* **PROBLEM DETAILS**
Make an exact copy of all the data, pictures excluded.

* **THE RECORDS**
▬▬▬▬▬▬▬▬▬▬

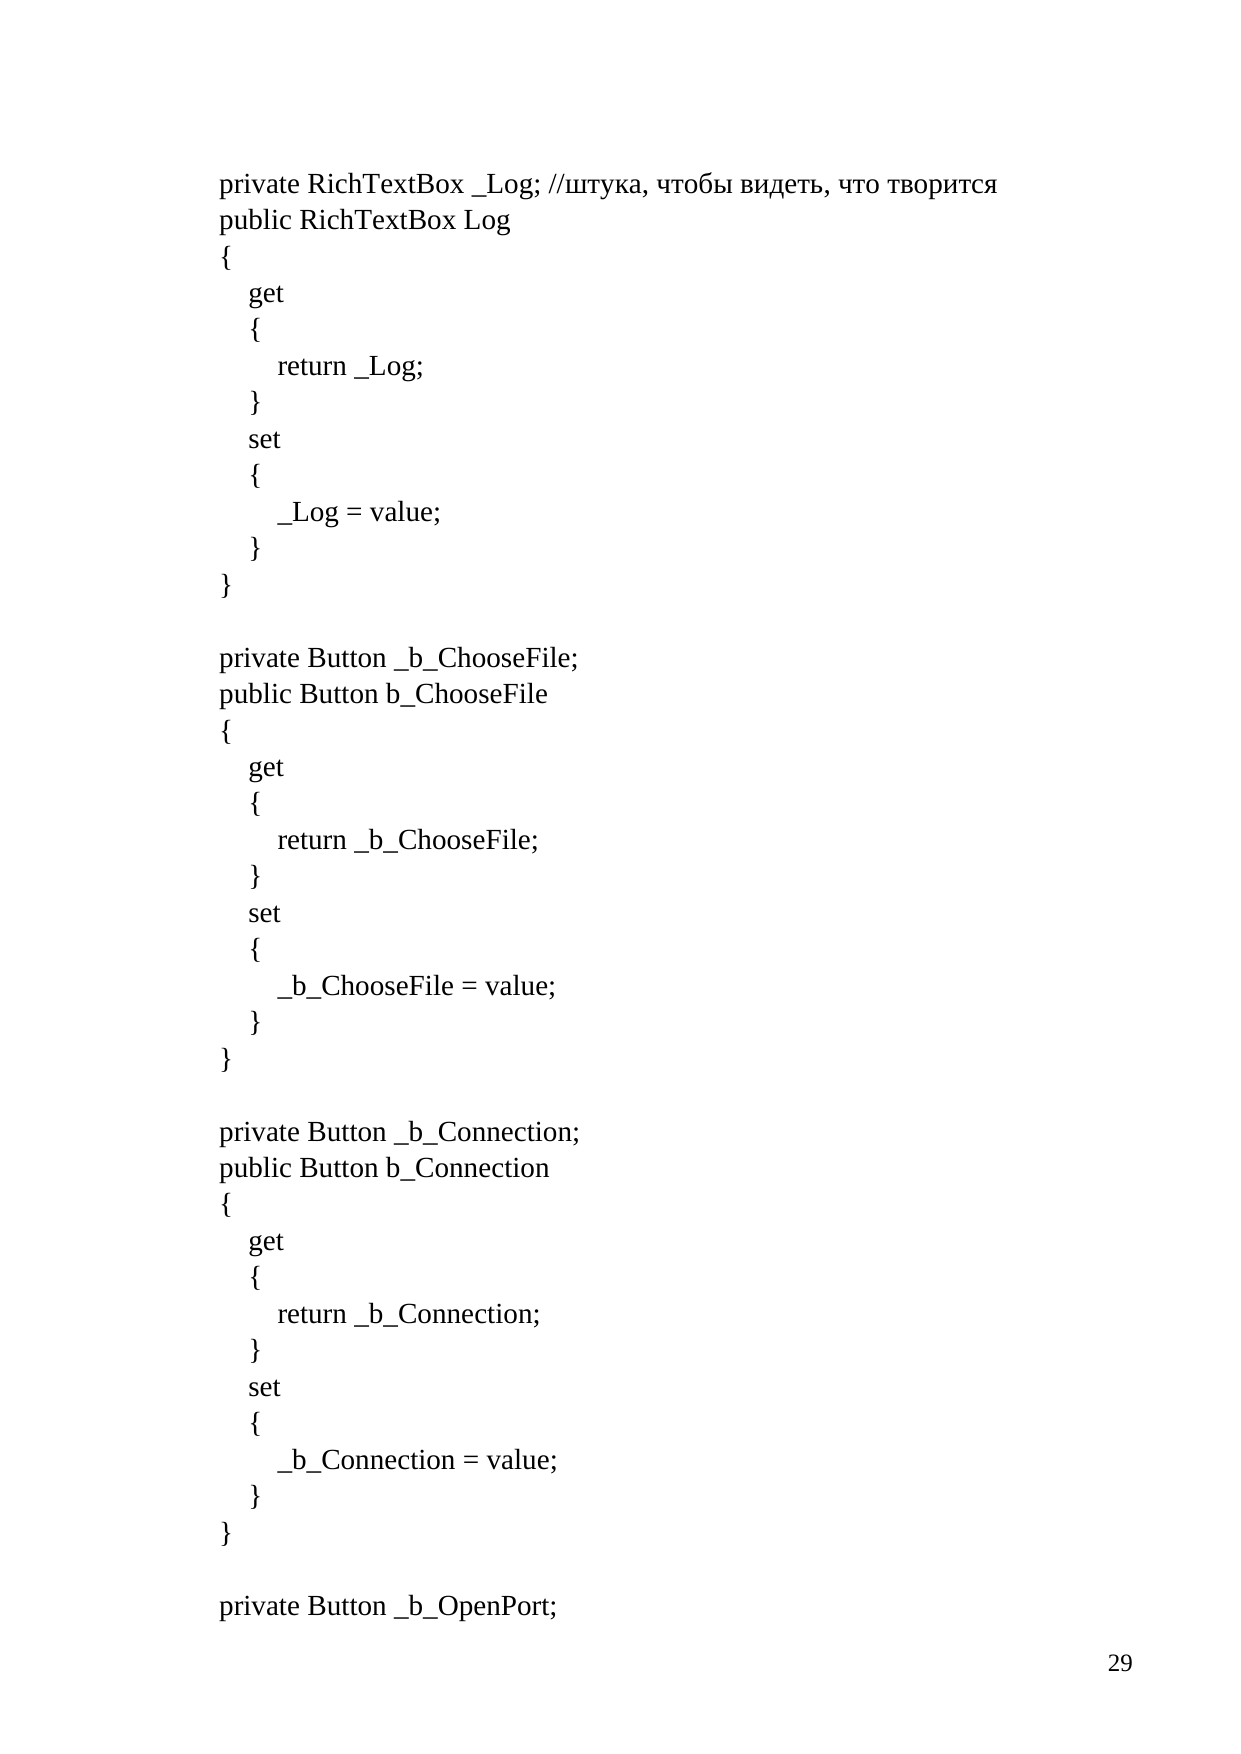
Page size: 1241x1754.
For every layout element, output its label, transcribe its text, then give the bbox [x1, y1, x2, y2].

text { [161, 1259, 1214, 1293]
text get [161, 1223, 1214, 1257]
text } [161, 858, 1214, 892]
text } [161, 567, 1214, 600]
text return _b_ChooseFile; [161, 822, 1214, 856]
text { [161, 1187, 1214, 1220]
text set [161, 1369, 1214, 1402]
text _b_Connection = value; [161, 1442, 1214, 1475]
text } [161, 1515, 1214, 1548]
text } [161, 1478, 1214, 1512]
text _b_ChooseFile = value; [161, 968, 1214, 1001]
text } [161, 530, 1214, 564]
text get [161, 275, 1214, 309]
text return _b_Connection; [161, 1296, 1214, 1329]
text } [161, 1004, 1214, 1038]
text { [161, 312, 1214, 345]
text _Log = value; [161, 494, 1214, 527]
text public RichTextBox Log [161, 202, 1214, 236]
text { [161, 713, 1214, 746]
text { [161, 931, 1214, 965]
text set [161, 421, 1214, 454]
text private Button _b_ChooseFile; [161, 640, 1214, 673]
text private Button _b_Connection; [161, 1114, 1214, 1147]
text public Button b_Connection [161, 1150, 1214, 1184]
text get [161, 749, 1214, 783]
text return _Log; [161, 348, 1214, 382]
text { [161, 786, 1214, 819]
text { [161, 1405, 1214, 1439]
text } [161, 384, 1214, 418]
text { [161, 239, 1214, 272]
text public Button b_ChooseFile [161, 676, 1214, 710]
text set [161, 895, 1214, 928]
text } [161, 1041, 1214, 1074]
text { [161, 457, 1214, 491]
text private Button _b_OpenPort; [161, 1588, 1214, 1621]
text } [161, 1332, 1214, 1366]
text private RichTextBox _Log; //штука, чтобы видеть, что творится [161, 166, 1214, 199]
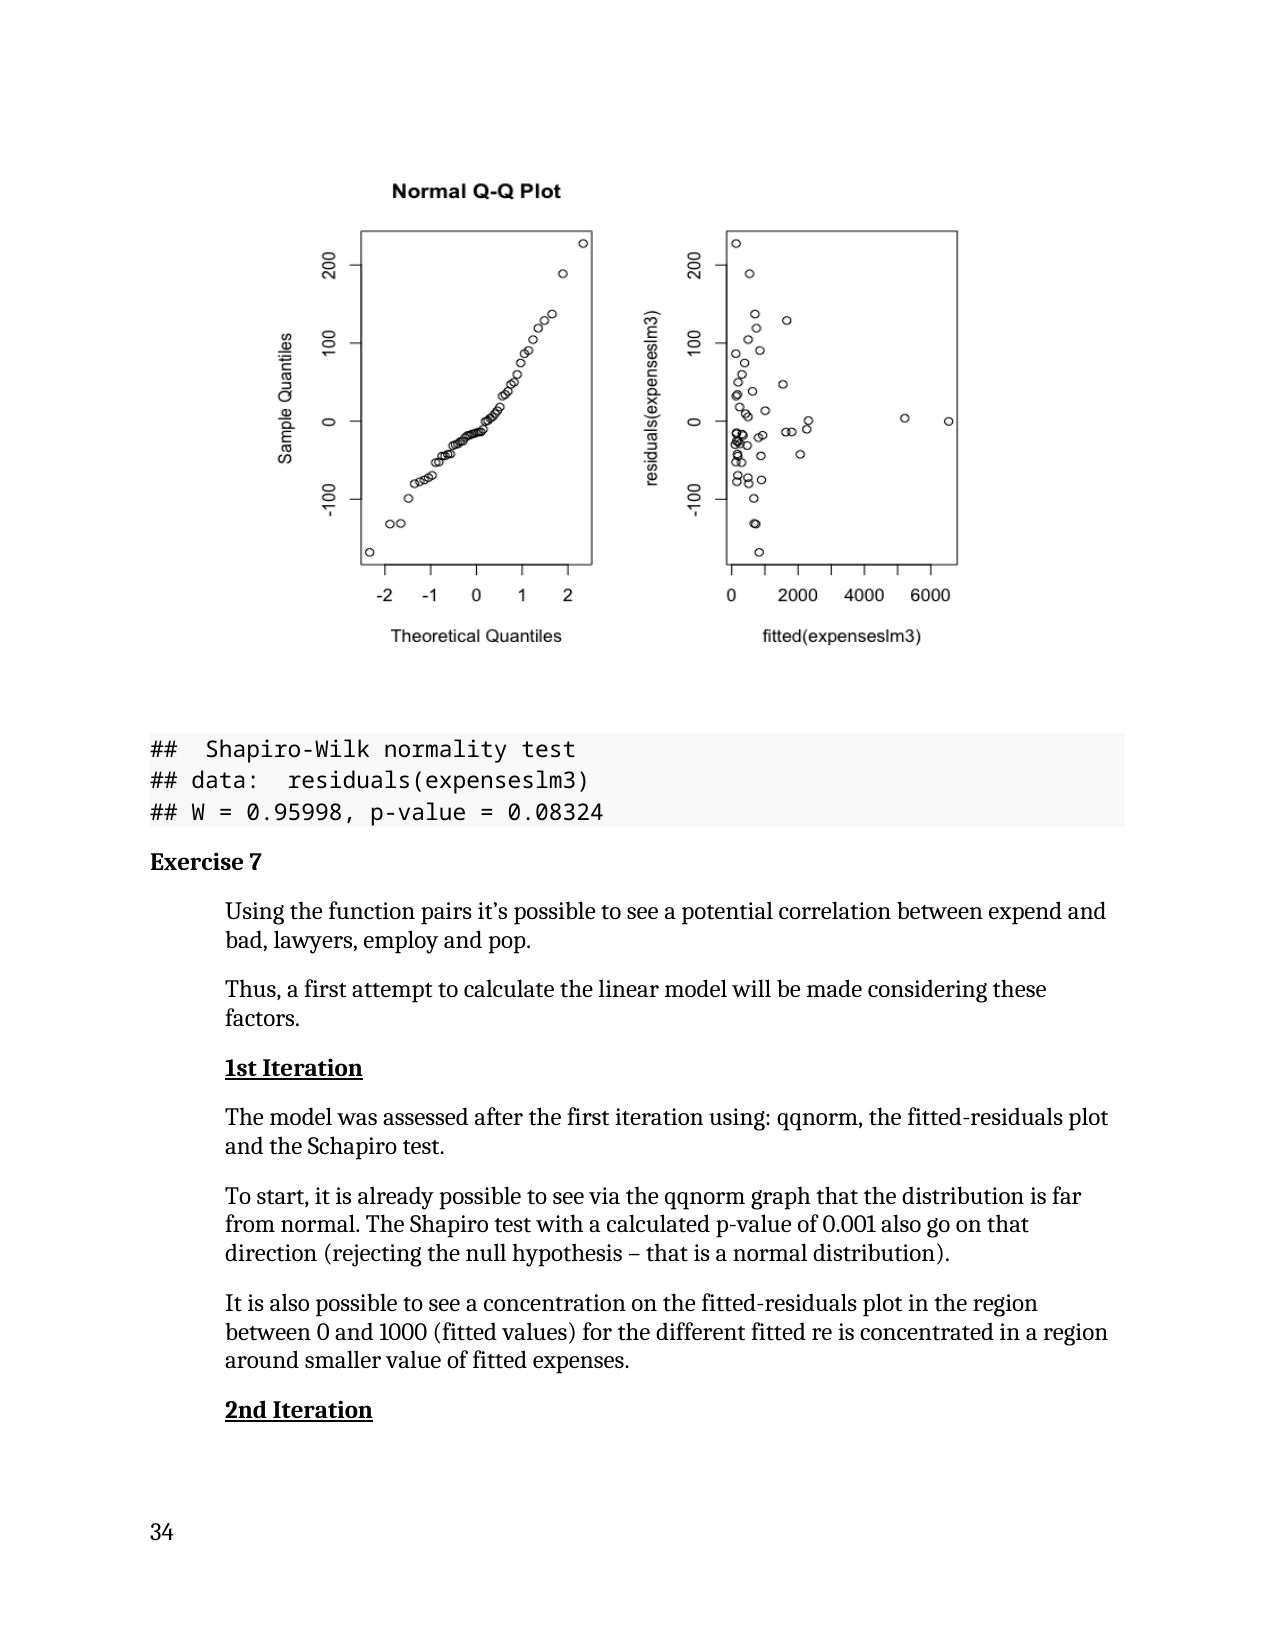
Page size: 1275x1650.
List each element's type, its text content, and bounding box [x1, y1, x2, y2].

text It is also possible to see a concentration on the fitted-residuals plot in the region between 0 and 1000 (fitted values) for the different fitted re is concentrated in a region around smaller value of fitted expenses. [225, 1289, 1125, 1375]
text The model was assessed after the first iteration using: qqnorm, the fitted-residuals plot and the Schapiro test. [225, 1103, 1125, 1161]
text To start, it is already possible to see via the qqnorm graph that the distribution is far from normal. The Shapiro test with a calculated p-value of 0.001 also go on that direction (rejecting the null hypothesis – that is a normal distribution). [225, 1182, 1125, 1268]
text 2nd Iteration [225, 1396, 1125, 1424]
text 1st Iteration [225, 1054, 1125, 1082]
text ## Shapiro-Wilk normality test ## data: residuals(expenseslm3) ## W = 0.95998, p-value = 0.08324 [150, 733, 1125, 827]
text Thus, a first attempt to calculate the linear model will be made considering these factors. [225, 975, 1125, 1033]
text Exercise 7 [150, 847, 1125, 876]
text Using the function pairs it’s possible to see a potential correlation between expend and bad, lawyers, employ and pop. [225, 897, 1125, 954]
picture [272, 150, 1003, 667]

▬▬▬▬▬▬▬▬▬▬

* **PROBLEM SOLUTION**
Page size: 1241x1754.
For every layout element, output its label, transcribe its text, then give the bbox [x1, y1, x2, y2].

text { [161, 1259, 1214, 1293]
text get [161, 1223, 1214, 1257]
text } [161, 858, 1214, 892]
text } [161, 567, 1214, 600]
text return _b_ChooseFile; [161, 822, 1214, 856]
text { [161, 1187, 1214, 1220]
text set [161, 1369, 1214, 1402]
text _b_Connection = value; [161, 1442, 1214, 1475]
text } [161, 1515, 1214, 1548]
text } [161, 1478, 1214, 1512]
text _b_ChooseFile = value; [161, 968, 1214, 1001]
text } [161, 530, 1214, 564]
text get [161, 275, 1214, 309]
text return _b_Connection; [161, 1296, 1214, 1329]
text } [161, 1004, 1214, 1038]
text { [161, 312, 1214, 345]
text _Log = value; [161, 494, 1214, 527]
text public RichTextBox Log [161, 202, 1214, 236]
text { [161, 713, 1214, 746]
text { [161, 931, 1214, 965]
text set [161, 421, 1214, 454]
text private Button _b_ChooseFile; [161, 640, 1214, 673]
text private Button _b_Connection; [161, 1114, 1214, 1147]
text public Button b_Connection [161, 1150, 1214, 1184]
text get [161, 749, 1214, 783]
text return _Log; [161, 348, 1214, 382]
text { [161, 786, 1214, 819]
text { [161, 1405, 1214, 1439]
text } [161, 384, 1214, 418]
text { [161, 239, 1214, 272]
text public Button b_ChooseFile [161, 676, 1214, 710]
text set [161, 895, 1214, 928]
text } [161, 1041, 1214, 1074]
text { [161, 457, 1214, 491]
text private Button _b_OpenPort; [161, 1588, 1214, 1621]
text } [161, 1332, 1214, 1366]
text private RichTextBox _Log; //штука, чтобы видеть, что творится [161, 166, 1214, 199]
Page size: 1275x1650.
List each element's type, its text content, and bounding box [x1, y1, x2, y2].

text It is also possible to see a concentration on the fitted-residuals plot in the region between 0 and 1000 (fitted values) for the different fitted re is concentrated in a region around smaller value of fitted expenses. [225, 1289, 1125, 1375]
text The model was assessed after the first iteration using: qqnorm, the fitted-residuals plot and the Schapiro test. [225, 1103, 1125, 1161]
text To start, it is already possible to see via the qqnorm graph that the distribution is far from normal. The Shapiro test with a calculated p-value of 0.001 also go on that direction (rejecting the null hypothesis – that is a normal distribution). [225, 1182, 1125, 1268]
text 2nd Iteration [225, 1396, 1125, 1424]
text 1st Iteration [225, 1054, 1125, 1082]
text ## Shapiro-Wilk normality test ## data: residuals(expenseslm3) ## W = 0.95998, p-value = 0.08324 [150, 733, 1125, 827]
text Thus, a first attempt to calculate the linear model will be made considering these factors. [225, 975, 1125, 1033]
text Exercise 7 [150, 847, 1125, 876]
text Using the function pairs it’s possible to see a potential correlation between expend and bad, lawyers, employ and pop. [225, 897, 1125, 954]
picture [272, 150, 1003, 667]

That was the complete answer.